Summary of Fiscal 2005 Performance Criteria under Ameritrade Holding Corporation 2002 Management Incentive Plan
Contract Categories:
Human Resources
›
Bonus & Incentive Agreements
Summary
Ameritrade Holding Corporation's 2002 Management Incentive Plan outlines how executive officers can earn bonuses based on the company's performance in fiscal year 2005. The Compensation Committee sets annual performance goals, identifies eligible executives, and assigns target bonus percentages. For 2005, bonuses are tied to earnings per share (EPS) results, with cash awards for meeting certain levels and restricted stock units for exceeding them. Restricted stock units vest immediately but must be held for three years. Total cash awards under a separate component are capped at $2 million. The plan aims to align executive incentives with company performance.
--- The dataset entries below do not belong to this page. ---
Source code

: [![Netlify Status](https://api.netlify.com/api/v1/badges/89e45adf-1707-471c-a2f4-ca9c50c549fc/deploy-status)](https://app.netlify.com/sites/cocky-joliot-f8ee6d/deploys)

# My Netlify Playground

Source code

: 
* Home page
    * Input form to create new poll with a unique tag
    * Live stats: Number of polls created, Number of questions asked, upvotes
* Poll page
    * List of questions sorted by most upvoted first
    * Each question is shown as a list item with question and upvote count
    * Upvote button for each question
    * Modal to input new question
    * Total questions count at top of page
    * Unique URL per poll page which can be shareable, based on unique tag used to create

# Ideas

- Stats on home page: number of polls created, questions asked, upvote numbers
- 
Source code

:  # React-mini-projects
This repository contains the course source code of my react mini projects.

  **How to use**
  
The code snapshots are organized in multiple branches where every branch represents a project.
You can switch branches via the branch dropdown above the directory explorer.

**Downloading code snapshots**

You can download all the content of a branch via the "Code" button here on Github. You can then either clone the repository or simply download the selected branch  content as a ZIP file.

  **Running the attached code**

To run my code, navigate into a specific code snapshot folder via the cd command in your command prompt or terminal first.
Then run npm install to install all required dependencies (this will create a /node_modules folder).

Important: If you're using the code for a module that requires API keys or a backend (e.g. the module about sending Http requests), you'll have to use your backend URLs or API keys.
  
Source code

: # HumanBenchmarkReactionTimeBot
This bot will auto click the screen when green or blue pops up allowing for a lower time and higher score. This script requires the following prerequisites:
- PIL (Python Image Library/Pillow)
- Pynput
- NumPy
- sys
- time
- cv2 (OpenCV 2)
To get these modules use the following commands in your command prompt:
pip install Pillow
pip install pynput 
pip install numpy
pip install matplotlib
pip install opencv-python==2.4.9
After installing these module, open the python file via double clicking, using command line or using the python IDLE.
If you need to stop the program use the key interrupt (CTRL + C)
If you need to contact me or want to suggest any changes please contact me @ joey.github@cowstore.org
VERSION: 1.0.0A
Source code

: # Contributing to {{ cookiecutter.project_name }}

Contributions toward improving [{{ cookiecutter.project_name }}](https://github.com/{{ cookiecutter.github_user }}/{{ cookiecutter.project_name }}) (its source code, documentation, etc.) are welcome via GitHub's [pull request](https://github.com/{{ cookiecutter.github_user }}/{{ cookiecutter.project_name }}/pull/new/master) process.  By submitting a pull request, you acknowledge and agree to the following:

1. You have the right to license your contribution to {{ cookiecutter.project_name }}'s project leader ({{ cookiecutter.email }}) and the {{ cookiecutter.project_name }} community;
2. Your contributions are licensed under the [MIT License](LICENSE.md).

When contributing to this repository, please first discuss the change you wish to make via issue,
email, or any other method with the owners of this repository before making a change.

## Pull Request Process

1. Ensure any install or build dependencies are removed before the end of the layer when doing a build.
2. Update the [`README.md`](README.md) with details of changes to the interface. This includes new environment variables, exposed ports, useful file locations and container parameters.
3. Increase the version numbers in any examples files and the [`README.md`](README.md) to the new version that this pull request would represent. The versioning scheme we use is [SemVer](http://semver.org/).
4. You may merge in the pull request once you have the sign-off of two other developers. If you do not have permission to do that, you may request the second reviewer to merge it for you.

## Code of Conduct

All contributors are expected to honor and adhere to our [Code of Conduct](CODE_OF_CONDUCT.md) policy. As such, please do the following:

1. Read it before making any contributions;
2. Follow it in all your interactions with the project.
EX-10.2 3 c91884exv10w2.txt SUMMARY OF FISCAL 2005 PERFORMANCE CRITERIA EXHIBIT 10.2 SUMMARY OF FISCAL 2005 PERFORMANCE CRITERIA AMERITRADE HOLDING CORPORATION 2002 MANAGEMENT INCENTIVE PLAN The Company's executive officers participate in the Ameritrade Holding Corporation 2002 Management Incentive Plan. This shareholder approved plan is based on the achievement of key corporate performance metrics and is intended to be qualified under Section 162(m) of the Internal Revenue Code in order to maximize tax deductibility for the Company, while providing strong incentive for goal achievement at the highest levels of the organization. Each year the Compensation Committee establishes the performance goals that must be achieved for awards under the plan, identifies eligible participants, and establishes target incentive percentages for each participant. For fiscal year 2005, the Compensation Committee identified eligible participants and determined that the performance criteria will be based on the Company's earnings per share ("EPS"), and established two formulas that permit the determination of different components of each participant's bonus award, subject to the CEO's recommendation to the Compensation Committee to award a lesser amount. Under the first component, if the performance criteria up to specified levels are reached, the bonus award is paid in cash and if the performance criteria above specified levels are reached, the bonus award for these excess levels is paid in restricted stock units. If restricted stock units are awarded, they will be vested immediately; however the participant is required to hold the units for at least three years. Under the second component, if the performance criteria meet or exceed the specified level, a cash award not to exceed $2 million in the aggregate may be paid. The Compensation Committee, on December 3, 2004, approved the aforementioned Management Incentive Plan for fiscal year 2005.